Salone di Francoforte, 20 case assenti. Ma si spinge sull'elettrico

Andrea Silvuni

Un Salone di Francoforte in perfetta sintonia con la situazione dell’economia tedesca (la locomotiva guidata dalla Merkel ha rallentato e di parecchio) e, in generale, quella dell’industria dell’automobile che è 'schiacciata' da un lato dalla guerra dei dazi tra Cina e Stati Uniti e, dall’altro, dai problemi del rispetto ambientale e dell’adeguamento delle emissioni alle future e già stringenti normative.

Quella che si aprirà al pubblico il 12 settembre nella tradizionale sede della Frankurter Messe - occupando 4 padiglioni invece dei soliti 8 - è una edizione che evidenzia per la prima volta ben 20 defezioni e che fa sembrare 'preistoria' quei Saloni di Francoforte in cui i grandi gruppi tedeschi si sfidavano a suon di mega-padiglioni e di allestimenti hollywoodiani.

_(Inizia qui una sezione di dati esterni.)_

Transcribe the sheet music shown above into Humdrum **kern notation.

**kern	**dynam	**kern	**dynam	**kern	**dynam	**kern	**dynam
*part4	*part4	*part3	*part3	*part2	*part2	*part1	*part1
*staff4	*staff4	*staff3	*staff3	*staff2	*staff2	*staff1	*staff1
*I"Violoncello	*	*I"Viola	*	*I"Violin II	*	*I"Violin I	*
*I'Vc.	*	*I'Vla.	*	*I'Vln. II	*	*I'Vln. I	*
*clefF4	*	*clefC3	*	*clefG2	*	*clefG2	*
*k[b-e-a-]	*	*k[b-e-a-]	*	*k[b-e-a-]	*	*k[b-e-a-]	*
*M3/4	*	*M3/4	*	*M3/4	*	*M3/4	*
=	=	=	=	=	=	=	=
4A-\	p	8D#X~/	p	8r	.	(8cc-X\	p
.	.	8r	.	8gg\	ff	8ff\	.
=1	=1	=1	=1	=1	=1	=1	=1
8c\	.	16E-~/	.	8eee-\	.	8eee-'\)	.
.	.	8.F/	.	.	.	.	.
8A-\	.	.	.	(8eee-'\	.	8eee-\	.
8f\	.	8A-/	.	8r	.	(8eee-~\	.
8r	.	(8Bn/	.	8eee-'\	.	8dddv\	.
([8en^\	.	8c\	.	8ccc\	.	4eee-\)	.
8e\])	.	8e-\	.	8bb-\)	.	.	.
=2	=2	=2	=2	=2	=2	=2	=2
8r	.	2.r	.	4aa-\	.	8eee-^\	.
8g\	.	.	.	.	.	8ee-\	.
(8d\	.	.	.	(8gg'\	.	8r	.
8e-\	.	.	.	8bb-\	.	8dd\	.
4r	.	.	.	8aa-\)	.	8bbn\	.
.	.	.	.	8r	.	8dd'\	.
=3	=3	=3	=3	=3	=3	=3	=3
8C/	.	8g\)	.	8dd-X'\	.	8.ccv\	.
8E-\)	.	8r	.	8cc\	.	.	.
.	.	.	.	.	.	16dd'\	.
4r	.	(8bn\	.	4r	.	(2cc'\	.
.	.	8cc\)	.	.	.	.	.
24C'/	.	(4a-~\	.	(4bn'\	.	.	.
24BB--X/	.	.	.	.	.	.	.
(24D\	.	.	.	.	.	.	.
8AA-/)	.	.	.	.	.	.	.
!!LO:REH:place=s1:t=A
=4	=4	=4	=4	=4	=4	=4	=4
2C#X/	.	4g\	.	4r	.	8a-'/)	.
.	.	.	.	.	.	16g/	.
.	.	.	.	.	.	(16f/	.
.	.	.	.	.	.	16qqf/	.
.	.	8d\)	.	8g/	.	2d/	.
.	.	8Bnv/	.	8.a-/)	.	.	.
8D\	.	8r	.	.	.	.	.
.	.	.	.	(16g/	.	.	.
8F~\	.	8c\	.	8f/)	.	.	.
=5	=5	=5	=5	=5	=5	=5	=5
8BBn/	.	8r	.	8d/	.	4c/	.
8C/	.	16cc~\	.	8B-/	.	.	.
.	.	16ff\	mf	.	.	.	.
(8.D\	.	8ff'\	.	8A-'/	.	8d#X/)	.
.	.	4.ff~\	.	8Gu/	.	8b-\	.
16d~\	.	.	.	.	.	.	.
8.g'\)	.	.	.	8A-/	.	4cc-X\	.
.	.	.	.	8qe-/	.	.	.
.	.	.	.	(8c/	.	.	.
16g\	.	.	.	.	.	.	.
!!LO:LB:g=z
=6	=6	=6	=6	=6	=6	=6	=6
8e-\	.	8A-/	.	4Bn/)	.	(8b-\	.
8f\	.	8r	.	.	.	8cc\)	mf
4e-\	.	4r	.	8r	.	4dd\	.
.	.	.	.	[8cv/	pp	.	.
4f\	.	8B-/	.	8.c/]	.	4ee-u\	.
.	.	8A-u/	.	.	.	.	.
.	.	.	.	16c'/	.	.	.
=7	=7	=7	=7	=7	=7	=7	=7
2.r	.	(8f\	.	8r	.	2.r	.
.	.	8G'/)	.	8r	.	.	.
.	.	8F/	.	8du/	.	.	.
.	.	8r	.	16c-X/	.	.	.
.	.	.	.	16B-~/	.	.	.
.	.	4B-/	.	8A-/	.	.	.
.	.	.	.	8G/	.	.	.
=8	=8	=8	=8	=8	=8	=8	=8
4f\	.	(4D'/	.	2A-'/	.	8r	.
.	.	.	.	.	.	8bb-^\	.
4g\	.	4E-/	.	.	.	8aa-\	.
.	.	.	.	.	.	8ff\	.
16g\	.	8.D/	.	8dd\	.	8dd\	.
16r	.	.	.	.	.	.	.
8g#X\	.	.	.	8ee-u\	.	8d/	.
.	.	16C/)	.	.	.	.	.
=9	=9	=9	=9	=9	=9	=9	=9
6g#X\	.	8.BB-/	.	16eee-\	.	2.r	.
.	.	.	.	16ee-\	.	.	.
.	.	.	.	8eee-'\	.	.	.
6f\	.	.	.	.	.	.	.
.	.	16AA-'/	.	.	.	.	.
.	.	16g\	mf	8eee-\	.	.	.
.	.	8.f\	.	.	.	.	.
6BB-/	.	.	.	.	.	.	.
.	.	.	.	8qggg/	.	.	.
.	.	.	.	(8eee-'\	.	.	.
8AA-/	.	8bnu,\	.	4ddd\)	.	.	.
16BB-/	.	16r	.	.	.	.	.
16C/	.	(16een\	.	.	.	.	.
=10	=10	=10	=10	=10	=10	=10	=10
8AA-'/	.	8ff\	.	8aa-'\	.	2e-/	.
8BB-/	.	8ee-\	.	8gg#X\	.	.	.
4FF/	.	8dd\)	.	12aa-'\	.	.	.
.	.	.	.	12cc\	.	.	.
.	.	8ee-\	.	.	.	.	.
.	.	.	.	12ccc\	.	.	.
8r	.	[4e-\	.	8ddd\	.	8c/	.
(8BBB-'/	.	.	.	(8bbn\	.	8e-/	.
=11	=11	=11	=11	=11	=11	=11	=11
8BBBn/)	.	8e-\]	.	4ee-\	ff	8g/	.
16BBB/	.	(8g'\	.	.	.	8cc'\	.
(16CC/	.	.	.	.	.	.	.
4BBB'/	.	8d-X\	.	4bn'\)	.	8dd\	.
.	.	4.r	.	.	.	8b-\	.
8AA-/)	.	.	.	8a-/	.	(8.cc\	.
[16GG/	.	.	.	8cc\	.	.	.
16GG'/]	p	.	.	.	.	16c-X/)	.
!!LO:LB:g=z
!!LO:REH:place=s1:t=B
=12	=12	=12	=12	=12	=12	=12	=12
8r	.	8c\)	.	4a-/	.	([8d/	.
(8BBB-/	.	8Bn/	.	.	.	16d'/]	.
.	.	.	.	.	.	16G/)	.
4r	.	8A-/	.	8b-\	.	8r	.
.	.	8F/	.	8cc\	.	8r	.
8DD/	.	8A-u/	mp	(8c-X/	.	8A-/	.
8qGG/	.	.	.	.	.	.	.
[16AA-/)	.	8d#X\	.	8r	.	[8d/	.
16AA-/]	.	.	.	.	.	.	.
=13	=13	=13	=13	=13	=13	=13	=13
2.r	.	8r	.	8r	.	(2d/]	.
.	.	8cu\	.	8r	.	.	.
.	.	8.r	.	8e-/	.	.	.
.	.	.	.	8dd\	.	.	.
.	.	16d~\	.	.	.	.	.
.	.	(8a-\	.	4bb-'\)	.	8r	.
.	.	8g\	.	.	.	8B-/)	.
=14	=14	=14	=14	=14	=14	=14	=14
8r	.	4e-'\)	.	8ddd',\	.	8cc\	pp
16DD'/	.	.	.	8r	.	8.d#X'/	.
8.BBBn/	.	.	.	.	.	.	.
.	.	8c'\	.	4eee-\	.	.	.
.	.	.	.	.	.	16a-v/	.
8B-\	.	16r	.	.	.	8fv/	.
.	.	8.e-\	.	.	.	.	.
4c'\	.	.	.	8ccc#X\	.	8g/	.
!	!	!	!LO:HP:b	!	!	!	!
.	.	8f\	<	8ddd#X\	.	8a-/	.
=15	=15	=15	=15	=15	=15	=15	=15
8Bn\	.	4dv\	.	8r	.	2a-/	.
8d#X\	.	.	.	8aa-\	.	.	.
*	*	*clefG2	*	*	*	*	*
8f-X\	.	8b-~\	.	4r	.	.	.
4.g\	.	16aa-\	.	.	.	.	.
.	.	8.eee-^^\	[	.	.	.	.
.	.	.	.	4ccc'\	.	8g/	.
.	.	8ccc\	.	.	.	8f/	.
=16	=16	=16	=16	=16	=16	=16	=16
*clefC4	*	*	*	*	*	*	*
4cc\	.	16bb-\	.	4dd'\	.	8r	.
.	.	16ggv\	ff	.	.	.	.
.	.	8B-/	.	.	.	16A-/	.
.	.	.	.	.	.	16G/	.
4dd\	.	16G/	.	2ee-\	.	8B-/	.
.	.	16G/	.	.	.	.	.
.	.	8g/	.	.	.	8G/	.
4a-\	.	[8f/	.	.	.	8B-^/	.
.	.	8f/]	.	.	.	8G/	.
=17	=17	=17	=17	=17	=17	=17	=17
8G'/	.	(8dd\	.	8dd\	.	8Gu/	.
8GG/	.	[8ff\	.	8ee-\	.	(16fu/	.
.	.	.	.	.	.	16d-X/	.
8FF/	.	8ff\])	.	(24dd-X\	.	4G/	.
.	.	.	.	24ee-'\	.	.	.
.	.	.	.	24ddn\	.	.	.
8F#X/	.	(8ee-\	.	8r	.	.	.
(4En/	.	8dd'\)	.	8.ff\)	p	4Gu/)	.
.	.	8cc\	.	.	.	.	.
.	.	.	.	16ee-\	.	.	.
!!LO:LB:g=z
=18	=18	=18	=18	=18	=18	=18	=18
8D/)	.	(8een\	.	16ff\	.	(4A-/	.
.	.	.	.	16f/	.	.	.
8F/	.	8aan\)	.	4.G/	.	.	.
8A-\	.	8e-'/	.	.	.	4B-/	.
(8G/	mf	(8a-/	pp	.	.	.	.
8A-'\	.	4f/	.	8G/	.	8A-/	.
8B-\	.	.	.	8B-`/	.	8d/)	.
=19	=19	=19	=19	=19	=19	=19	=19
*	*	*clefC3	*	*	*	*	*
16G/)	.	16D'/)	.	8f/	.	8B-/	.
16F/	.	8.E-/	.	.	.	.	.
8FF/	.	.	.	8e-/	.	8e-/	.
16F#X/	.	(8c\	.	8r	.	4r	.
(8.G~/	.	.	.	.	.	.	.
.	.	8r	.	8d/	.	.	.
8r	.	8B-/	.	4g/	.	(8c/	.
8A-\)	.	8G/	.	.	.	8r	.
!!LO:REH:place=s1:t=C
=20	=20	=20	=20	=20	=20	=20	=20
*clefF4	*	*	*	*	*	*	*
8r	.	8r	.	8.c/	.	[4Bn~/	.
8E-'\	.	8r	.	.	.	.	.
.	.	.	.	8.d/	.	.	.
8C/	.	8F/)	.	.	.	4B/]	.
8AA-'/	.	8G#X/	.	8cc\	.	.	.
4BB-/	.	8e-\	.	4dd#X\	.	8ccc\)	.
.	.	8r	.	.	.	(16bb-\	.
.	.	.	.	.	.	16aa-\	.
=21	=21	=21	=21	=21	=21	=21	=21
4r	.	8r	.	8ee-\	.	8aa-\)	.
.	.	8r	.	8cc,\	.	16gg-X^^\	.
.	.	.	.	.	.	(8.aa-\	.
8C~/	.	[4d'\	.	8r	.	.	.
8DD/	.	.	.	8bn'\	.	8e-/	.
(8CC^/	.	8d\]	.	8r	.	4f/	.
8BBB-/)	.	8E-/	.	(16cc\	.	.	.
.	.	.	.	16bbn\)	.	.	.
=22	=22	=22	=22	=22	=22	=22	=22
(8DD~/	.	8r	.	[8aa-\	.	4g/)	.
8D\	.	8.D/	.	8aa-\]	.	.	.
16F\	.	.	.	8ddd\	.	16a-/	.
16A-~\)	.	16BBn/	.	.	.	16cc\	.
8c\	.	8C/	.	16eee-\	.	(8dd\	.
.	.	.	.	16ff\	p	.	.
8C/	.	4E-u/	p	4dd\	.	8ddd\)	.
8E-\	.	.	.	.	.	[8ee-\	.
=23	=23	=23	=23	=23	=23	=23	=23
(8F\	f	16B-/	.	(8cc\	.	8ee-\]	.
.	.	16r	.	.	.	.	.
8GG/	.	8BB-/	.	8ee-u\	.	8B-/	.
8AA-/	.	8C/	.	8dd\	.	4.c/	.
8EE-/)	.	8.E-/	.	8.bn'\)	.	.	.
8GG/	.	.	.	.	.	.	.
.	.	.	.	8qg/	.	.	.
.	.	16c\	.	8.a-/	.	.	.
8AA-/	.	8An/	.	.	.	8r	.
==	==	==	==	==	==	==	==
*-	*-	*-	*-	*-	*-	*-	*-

Le assenze Alla IAA 2019 mancheranno tutto il Gruppo FCA, tutto il Gruppo PSA (ad eccezione della marca locale Opel) e tutta l'Alleanza Renault-Nissan-Mitsubishi. E non ci saranno nemmeno Aston Martin, Cadillac, Chevrolet, Mazda, Rolls-Royce, Toyota e Volvo. E non ci saranno soprattutto molti dei grandi personaggi che animavano il Salone e il Fuorisalone, a cominciare dal padre-padrone della Volkswagen Ferdinand Piech (scomparso pochi giorni fa) e da Sergio Marchionne che manca ormai al mondo dell’auto da più di un anno. Si sentiranno anche le assenze di Carlos Ghosn (Renault e Nissan), di Rupert Stadler (Audi), di Dieter Zetsche (Daimler) e di Harald Krueger (Bmw) che, per scadenza dei mandati o allontanamenti forzati, non saranno sul 'car carpet' di Francoforte.

Una cosa è comunque certa: l’auto elettrica - grande protagonista a questo Salone 2019 con il debutto della Volkswagen ID.3 e di molti altri modelli BEV - si confronterà, soprattutto nei giorni di apertura al pubblico, con i modelli tradizionali, quelli con motori benzina e diesel, soluzioni propulsive queste che non sembrano affatto voler cedere il passo alla silenziosa propulsione a batteria. Dall’industria, soprattutto quella tedesca, arrivano segnali chiari: per prosperare occorre continuare a fare business con l'auto e per il momento i clienti non richiedono che una minima quota di auto 100% elettriche.